(Allium cepa) Onions are native to many parts of the world, but most of the domesticated onions that we enjoy today are believed to have originated in Central Asia. When choosing a variety of onion, please take into account your location, as there are different types suited to your daylength and choosing the wrong type can result in poor bulb formation. Long-day onions tend to do best in the north and short-day types tend to do best in the south. There are also intermediate varieties, which can grow in middle range areas as well as a wide range of zones. Growing onions from seed is often the only way to get varieties really suited to your location. Heirloom onion seeds are usually started indoors in late winter for transplanting outside a month or so before the last frost of spring. Start onion seeds indoors 8-12 weeks before the last frost date of spring. Ideal germination temperature is 65-75F. Given ideal temperatures, seeds will germinate in 7-14 days, though germination will take longer in cooler soil. Sow seeds 1/4 inch deep. Onions prefer to grow in cooler temperatures (60 degrees F is ideal), and they will start out slowly. Onions prefer full sun and regular watering. Set out acclimated, stocky seedlings 2-4 weeks before the last frost of spring. Space plants 4-5 inches apart. Note: We can ship onion seeds outside the U.S., but we cannot ship onion bulbs internationally.
(Allium proliferum) Perhaps the most perfect onion for permaculture gardens, edible landscaping or anyone looking for a low maintenance food crop! Perennial in zones 3-9 this onion can be grown reliably in almost all U.S zones. Also known as tree onions and perennial onions, the plants produce bulbs at both the top and bottom of the plant, you can harvest and eat all parts of the plant, bottom bulbs, stems and the bulbils or mini bulbs produced at the top of the 2-3 foot stalk. The weight of the top bulbils will eventually cause the plant to flop over in Fall and take root in a new place just a few feet away, it truly “walks” across the garden over the years if you let it! Bulbs should be planted immediately upon receiving. A truly carefree perennial vegetable!
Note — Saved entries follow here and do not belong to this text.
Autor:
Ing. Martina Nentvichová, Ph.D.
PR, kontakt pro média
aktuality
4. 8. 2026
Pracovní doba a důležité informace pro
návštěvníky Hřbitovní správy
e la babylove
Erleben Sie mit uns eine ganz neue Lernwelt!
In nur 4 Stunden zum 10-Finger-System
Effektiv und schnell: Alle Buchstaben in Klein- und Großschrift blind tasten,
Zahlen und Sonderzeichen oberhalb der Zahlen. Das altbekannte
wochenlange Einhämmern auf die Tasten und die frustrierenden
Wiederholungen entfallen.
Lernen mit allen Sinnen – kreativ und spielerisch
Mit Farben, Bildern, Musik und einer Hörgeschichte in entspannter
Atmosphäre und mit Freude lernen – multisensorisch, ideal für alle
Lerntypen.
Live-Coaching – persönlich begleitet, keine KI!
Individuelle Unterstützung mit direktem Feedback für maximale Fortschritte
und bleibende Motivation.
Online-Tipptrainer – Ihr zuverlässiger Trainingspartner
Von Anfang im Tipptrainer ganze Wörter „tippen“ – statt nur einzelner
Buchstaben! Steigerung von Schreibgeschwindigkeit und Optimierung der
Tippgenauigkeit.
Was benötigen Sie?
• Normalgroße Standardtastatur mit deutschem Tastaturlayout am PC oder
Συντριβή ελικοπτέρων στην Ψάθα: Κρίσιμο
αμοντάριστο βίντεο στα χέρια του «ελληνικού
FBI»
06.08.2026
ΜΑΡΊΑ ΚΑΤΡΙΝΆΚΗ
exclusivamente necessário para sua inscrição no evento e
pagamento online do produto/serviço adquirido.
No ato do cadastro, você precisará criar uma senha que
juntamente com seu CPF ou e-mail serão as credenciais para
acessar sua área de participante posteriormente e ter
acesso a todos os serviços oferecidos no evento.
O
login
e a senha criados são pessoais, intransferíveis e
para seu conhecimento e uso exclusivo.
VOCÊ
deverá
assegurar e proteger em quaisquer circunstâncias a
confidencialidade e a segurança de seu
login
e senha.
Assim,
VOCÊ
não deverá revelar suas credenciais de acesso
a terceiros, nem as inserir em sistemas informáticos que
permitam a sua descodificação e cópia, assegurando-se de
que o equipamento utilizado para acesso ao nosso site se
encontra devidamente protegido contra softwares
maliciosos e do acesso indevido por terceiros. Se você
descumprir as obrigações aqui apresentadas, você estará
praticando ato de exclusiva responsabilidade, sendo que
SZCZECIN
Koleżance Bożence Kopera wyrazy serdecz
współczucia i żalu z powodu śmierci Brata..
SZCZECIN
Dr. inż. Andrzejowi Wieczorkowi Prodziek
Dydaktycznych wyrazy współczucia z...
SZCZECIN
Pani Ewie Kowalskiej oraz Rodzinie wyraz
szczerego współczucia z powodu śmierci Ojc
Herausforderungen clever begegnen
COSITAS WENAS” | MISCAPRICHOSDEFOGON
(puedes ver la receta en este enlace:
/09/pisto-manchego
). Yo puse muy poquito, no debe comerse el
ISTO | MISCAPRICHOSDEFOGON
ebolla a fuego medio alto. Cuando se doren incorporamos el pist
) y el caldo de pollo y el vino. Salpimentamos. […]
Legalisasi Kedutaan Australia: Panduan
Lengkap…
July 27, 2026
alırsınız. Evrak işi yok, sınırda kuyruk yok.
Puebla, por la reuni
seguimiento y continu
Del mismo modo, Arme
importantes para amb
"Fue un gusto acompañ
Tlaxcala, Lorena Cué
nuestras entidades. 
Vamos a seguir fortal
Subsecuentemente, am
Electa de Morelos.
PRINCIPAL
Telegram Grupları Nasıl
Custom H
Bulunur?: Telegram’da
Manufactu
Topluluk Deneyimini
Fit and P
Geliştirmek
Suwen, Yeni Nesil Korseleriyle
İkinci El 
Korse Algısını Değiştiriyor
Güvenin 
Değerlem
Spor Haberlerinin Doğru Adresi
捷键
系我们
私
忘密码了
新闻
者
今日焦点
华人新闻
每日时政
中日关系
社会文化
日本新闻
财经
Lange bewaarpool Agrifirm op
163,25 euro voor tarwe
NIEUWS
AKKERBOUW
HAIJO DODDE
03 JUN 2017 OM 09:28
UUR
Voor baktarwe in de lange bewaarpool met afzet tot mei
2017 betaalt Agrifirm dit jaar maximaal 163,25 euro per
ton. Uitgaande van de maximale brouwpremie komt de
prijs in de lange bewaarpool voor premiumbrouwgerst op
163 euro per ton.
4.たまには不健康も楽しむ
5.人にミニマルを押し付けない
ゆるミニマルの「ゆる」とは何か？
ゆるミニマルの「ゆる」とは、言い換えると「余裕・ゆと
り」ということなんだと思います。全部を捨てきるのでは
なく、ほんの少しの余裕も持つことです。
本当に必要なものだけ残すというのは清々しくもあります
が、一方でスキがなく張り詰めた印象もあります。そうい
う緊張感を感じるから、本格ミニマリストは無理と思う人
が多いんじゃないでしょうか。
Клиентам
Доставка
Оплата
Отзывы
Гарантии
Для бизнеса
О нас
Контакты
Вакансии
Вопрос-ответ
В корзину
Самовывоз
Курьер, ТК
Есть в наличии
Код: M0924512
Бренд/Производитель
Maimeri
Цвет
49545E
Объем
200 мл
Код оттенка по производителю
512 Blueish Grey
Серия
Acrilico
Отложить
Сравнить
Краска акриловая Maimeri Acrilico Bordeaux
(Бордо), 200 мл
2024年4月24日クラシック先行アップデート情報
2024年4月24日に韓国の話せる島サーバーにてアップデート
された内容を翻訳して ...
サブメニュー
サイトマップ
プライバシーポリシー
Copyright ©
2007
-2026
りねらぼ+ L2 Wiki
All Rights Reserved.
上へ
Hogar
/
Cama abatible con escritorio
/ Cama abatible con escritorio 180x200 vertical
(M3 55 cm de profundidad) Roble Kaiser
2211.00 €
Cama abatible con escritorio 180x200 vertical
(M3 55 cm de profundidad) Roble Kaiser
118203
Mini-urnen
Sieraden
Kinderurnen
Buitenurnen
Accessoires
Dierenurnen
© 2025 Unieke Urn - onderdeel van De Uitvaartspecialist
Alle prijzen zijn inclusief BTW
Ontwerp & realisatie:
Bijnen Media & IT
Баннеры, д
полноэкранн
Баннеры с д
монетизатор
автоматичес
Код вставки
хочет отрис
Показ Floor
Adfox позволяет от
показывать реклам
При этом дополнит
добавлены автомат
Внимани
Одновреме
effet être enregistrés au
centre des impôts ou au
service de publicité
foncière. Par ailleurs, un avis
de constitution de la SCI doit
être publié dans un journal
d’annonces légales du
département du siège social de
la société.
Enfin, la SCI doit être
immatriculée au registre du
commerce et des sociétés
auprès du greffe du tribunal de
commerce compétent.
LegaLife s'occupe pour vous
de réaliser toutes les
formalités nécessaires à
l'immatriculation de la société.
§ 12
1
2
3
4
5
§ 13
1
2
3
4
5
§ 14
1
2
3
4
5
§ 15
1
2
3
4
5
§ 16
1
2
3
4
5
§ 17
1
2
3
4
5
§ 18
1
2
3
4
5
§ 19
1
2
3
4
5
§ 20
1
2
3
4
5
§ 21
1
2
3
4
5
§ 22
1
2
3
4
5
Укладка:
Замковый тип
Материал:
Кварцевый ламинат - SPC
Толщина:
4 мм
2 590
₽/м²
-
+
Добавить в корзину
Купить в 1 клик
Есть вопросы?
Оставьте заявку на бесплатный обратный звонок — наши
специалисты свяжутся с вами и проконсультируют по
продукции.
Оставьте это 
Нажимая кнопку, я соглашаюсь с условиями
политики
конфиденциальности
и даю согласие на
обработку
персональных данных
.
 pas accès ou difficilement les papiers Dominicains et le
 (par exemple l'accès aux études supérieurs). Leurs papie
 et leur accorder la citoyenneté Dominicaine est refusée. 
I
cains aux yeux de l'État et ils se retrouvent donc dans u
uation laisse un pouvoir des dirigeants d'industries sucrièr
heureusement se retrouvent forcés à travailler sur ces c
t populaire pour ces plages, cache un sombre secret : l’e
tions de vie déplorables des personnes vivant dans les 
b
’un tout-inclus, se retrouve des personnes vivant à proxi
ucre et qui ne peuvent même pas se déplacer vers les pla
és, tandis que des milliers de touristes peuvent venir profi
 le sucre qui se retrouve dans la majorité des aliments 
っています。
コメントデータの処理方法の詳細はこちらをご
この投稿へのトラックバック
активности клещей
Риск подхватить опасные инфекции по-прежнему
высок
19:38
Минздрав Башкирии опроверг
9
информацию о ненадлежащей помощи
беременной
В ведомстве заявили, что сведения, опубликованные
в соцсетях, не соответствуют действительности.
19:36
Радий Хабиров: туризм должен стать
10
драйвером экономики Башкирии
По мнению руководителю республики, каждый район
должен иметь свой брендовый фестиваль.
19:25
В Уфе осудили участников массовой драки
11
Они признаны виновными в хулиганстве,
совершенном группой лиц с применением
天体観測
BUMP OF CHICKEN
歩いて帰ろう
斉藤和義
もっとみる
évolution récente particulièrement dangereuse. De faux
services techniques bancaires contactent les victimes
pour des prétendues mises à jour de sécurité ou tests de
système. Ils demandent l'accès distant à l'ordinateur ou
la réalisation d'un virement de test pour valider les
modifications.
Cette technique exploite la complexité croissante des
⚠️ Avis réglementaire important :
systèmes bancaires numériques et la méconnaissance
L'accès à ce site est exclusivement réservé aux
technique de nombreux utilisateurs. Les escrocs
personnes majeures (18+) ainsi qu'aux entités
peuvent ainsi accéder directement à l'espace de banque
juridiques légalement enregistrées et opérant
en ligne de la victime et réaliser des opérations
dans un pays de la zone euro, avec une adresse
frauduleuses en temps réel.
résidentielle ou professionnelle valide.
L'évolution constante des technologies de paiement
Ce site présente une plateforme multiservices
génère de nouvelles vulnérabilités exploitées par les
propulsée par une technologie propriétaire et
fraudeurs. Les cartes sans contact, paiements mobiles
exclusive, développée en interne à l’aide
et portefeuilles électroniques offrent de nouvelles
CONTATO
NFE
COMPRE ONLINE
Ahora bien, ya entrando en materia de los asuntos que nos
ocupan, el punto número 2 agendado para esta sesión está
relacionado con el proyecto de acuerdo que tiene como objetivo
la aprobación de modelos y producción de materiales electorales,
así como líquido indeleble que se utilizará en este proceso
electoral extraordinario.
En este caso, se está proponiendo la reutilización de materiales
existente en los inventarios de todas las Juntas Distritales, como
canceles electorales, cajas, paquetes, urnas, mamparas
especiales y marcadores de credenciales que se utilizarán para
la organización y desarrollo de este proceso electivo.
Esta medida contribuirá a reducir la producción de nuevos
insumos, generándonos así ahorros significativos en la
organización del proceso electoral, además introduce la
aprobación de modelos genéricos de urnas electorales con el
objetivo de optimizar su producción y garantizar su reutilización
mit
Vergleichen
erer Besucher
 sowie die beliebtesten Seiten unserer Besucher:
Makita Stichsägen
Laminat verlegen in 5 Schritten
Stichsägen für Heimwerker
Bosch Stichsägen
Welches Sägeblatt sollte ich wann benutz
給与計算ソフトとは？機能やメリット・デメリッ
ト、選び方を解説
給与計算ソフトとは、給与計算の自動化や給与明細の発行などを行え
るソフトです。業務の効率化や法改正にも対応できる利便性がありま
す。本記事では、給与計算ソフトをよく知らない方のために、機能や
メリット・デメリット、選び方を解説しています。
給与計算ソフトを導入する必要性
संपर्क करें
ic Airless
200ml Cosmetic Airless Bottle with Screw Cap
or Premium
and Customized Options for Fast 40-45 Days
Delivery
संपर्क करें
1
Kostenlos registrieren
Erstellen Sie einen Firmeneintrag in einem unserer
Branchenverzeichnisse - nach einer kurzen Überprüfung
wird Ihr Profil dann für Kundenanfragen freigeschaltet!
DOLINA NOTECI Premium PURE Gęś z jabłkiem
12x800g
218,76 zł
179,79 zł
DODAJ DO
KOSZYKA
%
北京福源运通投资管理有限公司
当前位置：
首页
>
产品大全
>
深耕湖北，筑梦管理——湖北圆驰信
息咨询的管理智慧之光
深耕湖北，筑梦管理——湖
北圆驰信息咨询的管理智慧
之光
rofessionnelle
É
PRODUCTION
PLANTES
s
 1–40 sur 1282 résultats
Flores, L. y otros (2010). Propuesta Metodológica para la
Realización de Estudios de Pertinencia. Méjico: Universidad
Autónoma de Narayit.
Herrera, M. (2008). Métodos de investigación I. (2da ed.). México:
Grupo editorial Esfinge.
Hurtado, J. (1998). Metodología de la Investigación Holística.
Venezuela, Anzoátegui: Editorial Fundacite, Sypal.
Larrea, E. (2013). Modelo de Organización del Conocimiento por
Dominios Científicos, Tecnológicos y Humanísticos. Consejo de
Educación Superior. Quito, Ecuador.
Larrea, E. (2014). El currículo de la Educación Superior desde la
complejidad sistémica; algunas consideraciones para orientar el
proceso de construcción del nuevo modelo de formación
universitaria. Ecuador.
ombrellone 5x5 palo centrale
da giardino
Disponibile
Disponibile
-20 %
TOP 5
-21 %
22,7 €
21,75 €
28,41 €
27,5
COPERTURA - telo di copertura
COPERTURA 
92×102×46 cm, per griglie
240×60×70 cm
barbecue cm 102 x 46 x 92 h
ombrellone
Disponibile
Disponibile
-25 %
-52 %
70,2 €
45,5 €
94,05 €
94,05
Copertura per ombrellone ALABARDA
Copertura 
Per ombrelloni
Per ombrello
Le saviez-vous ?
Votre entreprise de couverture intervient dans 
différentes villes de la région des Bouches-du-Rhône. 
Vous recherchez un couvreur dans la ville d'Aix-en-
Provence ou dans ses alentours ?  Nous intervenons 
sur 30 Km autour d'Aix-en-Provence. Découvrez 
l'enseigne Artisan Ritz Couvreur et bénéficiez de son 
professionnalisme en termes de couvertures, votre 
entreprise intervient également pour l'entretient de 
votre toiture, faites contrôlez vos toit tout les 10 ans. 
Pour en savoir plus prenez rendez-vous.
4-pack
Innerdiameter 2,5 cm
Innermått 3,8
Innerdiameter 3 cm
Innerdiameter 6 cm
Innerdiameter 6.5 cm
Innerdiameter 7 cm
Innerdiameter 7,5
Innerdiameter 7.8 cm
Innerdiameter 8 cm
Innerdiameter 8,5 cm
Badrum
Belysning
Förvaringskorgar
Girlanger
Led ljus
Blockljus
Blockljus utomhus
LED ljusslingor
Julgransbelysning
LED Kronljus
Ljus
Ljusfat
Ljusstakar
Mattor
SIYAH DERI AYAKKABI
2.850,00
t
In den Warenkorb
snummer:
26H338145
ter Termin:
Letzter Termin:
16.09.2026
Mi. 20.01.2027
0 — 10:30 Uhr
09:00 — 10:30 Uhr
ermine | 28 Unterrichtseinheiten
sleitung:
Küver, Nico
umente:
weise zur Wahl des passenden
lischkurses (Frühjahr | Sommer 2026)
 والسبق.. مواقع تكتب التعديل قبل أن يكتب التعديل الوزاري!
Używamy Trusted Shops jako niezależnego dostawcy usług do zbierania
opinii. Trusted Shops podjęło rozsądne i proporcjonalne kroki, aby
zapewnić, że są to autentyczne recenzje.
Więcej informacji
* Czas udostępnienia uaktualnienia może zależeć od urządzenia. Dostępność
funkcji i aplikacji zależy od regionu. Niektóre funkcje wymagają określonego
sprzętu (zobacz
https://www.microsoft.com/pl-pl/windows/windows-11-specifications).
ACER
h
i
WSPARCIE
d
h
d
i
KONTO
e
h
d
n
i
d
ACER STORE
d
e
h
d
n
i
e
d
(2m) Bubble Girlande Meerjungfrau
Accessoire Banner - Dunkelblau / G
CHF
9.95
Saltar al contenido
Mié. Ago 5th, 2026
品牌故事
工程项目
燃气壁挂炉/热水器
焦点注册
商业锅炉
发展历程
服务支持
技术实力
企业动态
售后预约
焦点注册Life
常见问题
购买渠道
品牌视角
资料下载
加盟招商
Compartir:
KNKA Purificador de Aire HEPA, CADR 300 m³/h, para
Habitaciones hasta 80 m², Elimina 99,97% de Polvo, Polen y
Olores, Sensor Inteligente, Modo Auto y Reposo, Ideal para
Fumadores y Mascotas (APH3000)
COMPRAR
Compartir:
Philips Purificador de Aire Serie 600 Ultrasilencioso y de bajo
(Allium fistulosum) Average 40-50 days to maturity. A uniform and flavorful bunching onion, it is a popular and traditional Japanese variety for sukiyaki, soup and salads. Ishikura reaches enormous proportions (to two feet tall, one inch across) while remaining tender and scallion-like, never forming a bulb. A perfect heat- and cold-tolerant green that is a go-to choice to grow alongside Asian greens in the cool season! No garden should be without this easy-to-grow culinary staple!